"He was corrupt when he took the oath of office. He was corrupt until the day he was arrested."
—Federal prosecutor Reid Schar at the sentencing of Rod Blagojevich, Dec. 7, 2011.
"My life is in ruins. … I have nobody to blame but myself for my stupidity."
—Blagojevich, pleading for mercy.
On Saturday, felonious former Gov. Rod Blagojevich turns 55. On Feb. 16, he surrenders to the Federal Bureau of Prisons. Around the start of 2024, barring the unexpected, he will return to society after completing the minimum 85 percent of his 14-year sentence.
The defrocked politician once proud of his boyish looks will be 67 years old.
U.S. District Judge James Zagel knew the math Wednesday when he handed Blagojevich that sentence. The judge spoke precisely at high noon, but not only to the convict in front of him. Over the course of a two-day sentencing hearing, Zagel gave a tutorial that the Illinois political class — elected officials, public employees and their insider pals — should take profoundly to heart.
Zagel explained why Blagojevich's crimes were so destructive. And by sentencing him to more than twice the 61/2 years Blagojevich's predecessor, George Ryan, is serving, Zagel made corruption a more serious crime than it previously has been in Illinois. He essentially told every other judge who hears these cases that, to curb this crime, penalties need to rise. Giving Blagojevich 14 years is a stiff precedent on which future judges can, and should, sentence the next crooked Illinois pols.
Zagel's most important lesson also is Blagojevich's worst penalty: If citizens have placed their public trust in you, then you can do to your life and your loved ones what this criminal freely chose to do to his. Corruption doesn't just happen; people who may have fine attributes, impressive resumes and substantial accomplishments make it happen. Exemplary fathers and mothers, career professionals, officials who have done many good things for the people they serve — these otherwise upstanding folks, not just thieving mopes, drive the Illinois culture of political sleaze.
Often, Zagel said, these perps may think their many good deeds more than offset their crimes. Not so. Zagel's acknowledged that, yes, as governor Blagojevich had acted for the good of others: "Every governor, even our worst, helps someone. … Very few criminals are all bad. … I am more concerned with the occasions when you wanted to use your powers to do things that were only good for yourself."
That cold truth — your achievements don't ameliorate your sins, so don't even try that defense — undercuts a core tenet of the political class of Illinois. Just as Ryan's conviction in 2006 debunked the unwritten Illinois dictum that what may look like corruption is really "just politics."
Zagel offered other lessons to those who exploit public office for personal advantage:
• You say you weren't the organizer? Corruption was all around you? Is that so? Then let's see where the benefits flowed. Zagel more than once cited Blagojevich's own words and his demanding tone on FBI recordings as proof of the obvious: Blagojevich was interested in helping Blagojevich. The then-governor's aides and advisers didn't walk him along a criminal path, Zagel said. "He marched them."
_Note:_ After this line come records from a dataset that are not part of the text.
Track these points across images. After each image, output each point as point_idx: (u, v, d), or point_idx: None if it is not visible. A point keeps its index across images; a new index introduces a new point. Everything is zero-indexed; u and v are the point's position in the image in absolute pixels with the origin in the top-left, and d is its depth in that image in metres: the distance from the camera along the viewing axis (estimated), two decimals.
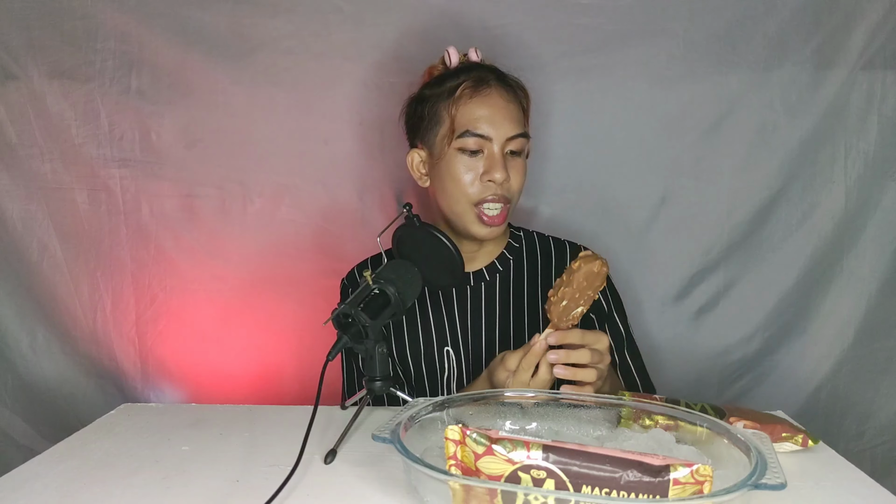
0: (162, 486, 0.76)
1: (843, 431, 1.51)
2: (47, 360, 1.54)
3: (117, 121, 1.46)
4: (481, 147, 1.07)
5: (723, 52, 1.42)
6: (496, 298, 1.17)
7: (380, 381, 0.93)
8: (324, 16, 1.43)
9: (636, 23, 1.41)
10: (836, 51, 1.40)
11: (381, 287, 0.91)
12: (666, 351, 1.53)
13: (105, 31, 1.43)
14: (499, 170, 1.05)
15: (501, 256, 1.19)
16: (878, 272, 1.45)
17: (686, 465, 0.59)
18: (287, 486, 0.71)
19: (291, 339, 1.53)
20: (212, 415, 1.00)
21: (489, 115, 1.07)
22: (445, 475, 0.62)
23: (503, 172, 1.06)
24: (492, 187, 1.07)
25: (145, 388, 1.56)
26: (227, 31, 1.44)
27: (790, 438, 0.83)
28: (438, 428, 0.76)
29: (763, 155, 1.45)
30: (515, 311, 1.16)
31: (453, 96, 1.09)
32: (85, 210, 1.50)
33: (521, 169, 1.11)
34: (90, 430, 0.95)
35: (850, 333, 1.48)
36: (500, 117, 1.07)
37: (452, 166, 1.09)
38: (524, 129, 1.10)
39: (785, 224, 1.47)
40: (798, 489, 0.73)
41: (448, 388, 1.15)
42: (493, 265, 1.18)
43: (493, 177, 1.06)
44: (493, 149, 1.07)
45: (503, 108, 1.08)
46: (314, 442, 0.86)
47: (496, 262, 1.19)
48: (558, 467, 0.61)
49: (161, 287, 1.53)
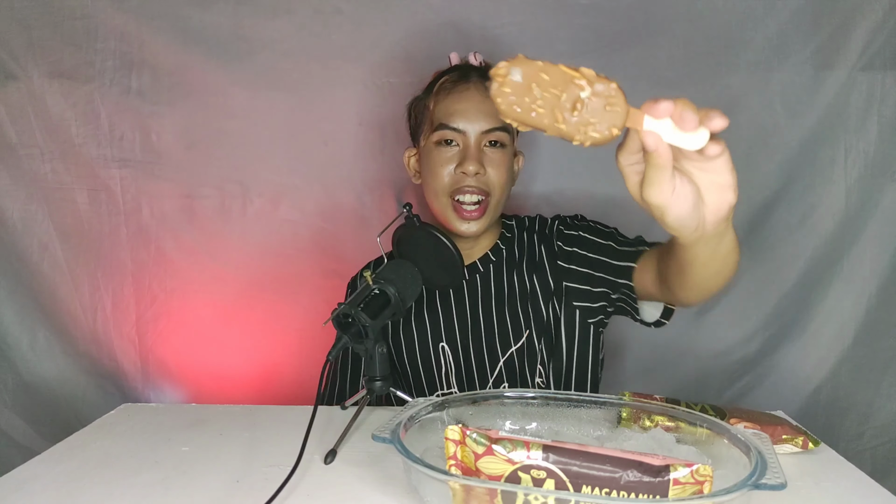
0: (162, 486, 0.76)
1: (843, 431, 1.51)
2: (47, 360, 1.54)
3: (117, 121, 1.47)
4: (457, 140, 1.09)
5: (723, 54, 1.42)
6: (491, 289, 1.16)
7: (380, 381, 0.93)
8: (324, 17, 1.43)
9: (636, 24, 1.41)
10: (835, 52, 1.40)
11: (381, 287, 0.91)
12: (666, 351, 1.53)
13: (105, 31, 1.43)
14: (472, 162, 1.07)
15: (495, 247, 1.19)
16: (878, 272, 1.45)
17: (686, 465, 0.59)
18: (287, 486, 0.71)
19: (291, 340, 1.53)
20: (212, 415, 1.00)
21: (464, 110, 1.08)
22: (445, 475, 0.61)
23: (476, 165, 1.07)
24: (465, 178, 1.08)
25: (145, 389, 1.56)
26: (228, 31, 1.44)
27: (790, 440, 0.82)
28: (438, 428, 0.76)
29: (763, 155, 1.44)
30: (509, 297, 1.15)
31: (432, 91, 1.12)
32: (85, 210, 1.50)
33: (501, 162, 1.10)
34: (90, 431, 0.95)
35: (850, 333, 1.48)
36: (475, 111, 1.08)
37: (430, 159, 1.11)
38: (504, 124, 1.09)
39: (785, 224, 1.47)
40: (798, 489, 0.73)
41: (447, 384, 1.15)
42: (486, 256, 1.18)
43: (465, 168, 1.07)
44: (469, 142, 1.08)
45: (480, 102, 1.08)
46: (314, 442, 0.86)
47: (489, 253, 1.18)
48: (558, 467, 0.61)
49: (161, 287, 1.53)
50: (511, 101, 0.58)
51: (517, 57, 0.58)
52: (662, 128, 0.56)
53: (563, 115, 0.58)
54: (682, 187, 0.60)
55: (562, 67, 0.57)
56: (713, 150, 0.56)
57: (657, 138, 0.55)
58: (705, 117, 0.54)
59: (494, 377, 1.12)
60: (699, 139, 0.56)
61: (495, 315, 1.15)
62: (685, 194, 0.60)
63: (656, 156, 0.56)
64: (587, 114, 0.57)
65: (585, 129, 0.58)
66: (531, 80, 0.57)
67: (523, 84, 0.57)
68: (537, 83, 0.57)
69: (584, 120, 0.57)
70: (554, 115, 0.58)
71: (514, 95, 0.57)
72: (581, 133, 0.58)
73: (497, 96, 0.58)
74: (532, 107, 0.58)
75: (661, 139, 0.56)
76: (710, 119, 0.55)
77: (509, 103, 0.58)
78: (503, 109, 0.58)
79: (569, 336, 1.13)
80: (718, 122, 0.55)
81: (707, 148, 0.56)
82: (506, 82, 0.57)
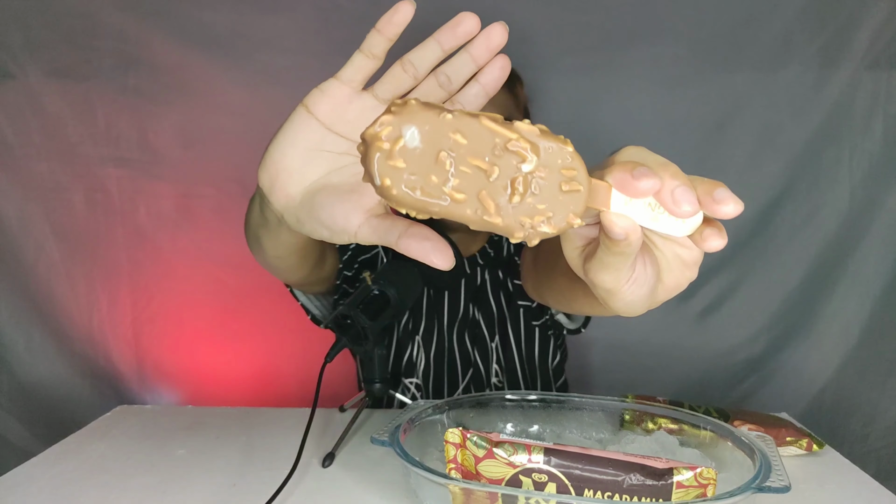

• Your acts didn't really hurt anyone, or hurt Illinois? The harm in this case, Zagel said, isn't measured in the value of money or property. "The harm is the erosion of public trust in government." When a governor goes bad, he damages a system that relies on the willing participation of its citizens. "You," Zagel said, looking at Blagojevich, "did that damage."
• If you're caught, you'll be charming? Persuasive? You'll talk your way out of it? Probably not. Schemes emerge from conversations, and government intercepts of conversations are all but irrefutable evidence. And as Zagel noted, this defendant's efforts to influence the jury pool by proclaiming his innocence only hurt him. Same for his protestations that he hadn't meant all those recorded words, and that he was manipulated by others. As a rule, the truth will out.
• It can't happen to you but if it does, hey, public officials get light sentences? Maybe in the past, but not any more. Zagel spoke Tuesday in generalities about the need for tougher penalties to discourage corruption. And on Wednesday he handed 14 years to a man whose path had led from Northwestern University to Pepperdine Law to a job as a Cook County prosecutor to the Illinois General Assembly to the Congress to the governorship of Illinois.
Blagojevich is dead-right. His until now privileged life is in ruins. He has no one but himself to blame.
And as other judges realize that Zagel has blazed a new trail — that there is no going back to gentlemen's sentences for gentlemen who commit public corruption — more stiff sentences likely will put more lives in ruins.
Until now, serious prison time is a potential deterrent rarely imposed in Illinois. With the 101/2 years that U.S. District Judge Amy St. Eve handed to political fixer Antoin "Tony" Rezko two weeks ago, and now the 14 years Zagel handed to Blagojevich, maybe the pols, the public officials and their pals will think twice.
About what? We hope they'll think about what the phrase "public service" truly means.